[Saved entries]

= = = = = = =

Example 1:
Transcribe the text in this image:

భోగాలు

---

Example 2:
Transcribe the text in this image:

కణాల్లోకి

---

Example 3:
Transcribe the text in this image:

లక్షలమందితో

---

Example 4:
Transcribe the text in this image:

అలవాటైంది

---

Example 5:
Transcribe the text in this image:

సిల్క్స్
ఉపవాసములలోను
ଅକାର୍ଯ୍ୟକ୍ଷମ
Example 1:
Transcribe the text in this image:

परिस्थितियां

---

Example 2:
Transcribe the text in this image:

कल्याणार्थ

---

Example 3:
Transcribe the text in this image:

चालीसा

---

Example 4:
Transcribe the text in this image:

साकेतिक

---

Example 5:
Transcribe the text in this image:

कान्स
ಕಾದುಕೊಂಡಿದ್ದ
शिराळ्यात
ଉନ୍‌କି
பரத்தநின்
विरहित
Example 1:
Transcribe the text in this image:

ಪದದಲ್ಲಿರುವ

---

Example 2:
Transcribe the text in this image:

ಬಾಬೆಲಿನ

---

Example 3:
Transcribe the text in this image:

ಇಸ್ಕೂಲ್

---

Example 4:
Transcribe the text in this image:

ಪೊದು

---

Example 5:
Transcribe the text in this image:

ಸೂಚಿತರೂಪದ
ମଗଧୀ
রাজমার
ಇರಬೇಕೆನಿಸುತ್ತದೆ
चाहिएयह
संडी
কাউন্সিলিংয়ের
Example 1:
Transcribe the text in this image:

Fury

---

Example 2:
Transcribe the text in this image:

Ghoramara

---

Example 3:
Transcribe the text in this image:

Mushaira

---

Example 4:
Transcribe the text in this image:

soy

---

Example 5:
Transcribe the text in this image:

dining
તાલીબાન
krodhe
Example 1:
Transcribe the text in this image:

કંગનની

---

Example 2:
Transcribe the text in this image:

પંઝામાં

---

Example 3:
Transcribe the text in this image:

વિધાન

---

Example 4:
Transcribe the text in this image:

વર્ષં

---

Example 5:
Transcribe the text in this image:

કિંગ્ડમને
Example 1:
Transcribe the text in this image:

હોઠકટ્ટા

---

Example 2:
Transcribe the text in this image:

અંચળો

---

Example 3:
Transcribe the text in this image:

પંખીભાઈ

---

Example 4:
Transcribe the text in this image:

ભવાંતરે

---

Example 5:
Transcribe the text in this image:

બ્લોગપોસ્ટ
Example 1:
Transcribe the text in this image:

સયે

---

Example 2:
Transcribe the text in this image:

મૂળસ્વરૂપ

= = = = = = =

→ Work required:
Nothing is to be left out; reproduce each record exactly.

→ Solution for this exercise:
Example 1:
Transcribe the text in this image:

భోగాలు

---

Example 2:
Transcribe the text in this image:

కణాల్లోకి

---

Example 3:
Transcribe the text in this image:

లక్షలమందితో

---

Example 4:
Transcribe the text in this image:

అలవాటైంది

---

Example 5:
Transcribe the text in this image:

సిల్క్స్
ఉపవాసములలోను
ଅକାର୍ଯ୍ୟକ୍ଷମ
Example 1:
Transcribe the text in this image:

परिस्थितियां

---

Example 2:
Transcribe the text in this image:

कल्याणार्थ

---

Example 3:
Transcribe the text in this image:

चालीसा

---

Example 4:
Transcribe the text in this image:

साकेतिक

---

Example 5:
Transcribe the text in this image:

कान्स
ಕಾದುಕೊಂಡಿದ್ದ
शिराळ्यात
ଉନ୍‌କି
பரத்தநின்
विरहित
Example 1:
Transcribe the text in this image:

ಪದದಲ್ಲಿರುವ

---

Example 2:
Transcribe the text in this image:

ಬಾಬೆಲಿನ

---

Example 3:
Transcribe the text in this image:

ಇಸ್ಕೂಲ್

---

Example 4:
Transcribe the text in this image:

ಪೊದು

---

Example 5:
Transcribe the text in this image:

ಸೂಚಿತರೂಪದ
ମଗଧୀ
রাজমার
ಇರಬೇಕೆನಿಸುತ್ತದೆ
चाहिएयह
संडी
কাউন্সিলিংয়ের
Example 1:
Transcribe the text in this image:

Fury

---

Example 2:
Transcribe the text in this image:

Ghoramara

---

Example 3:
Transcribe the text in this image:

Mushaira

---

Example 4:
Transcribe the text in this image:

soy

---

Example 5:
Transcribe the text in this image:

dining
તાલીબાન
krodhe
Example 1:
Transcribe the text in this image:

કંગનની

---

Example 2:
Transcribe the text in this image:

પંઝામાં

---

Example 3:
Transcribe the text in this image:

વિધાન

---

Example 4:
Transcribe the text in this image:

વર્ષં

---

Example 5:
Transcribe the text in this image:

કિંગ્ડમને
Example 1:
Transcribe the text in this image:

હોઠકટ્ટા

---

Example 2:
Transcribe the text in this image:

અંચળો

---

Example 3:
Transcribe the text in this image:

પંખીભાઈ

---

Example 4:
Transcribe the text in this image:

ભવાંતરે

---

Example 5:
Transcribe the text in this image:

બ્લોગપોસ્ટ
Example 1:
Transcribe the text in this image:

સયે

---

Example 2:
Transcribe the text in this image:

મૂળસ્વરૂપ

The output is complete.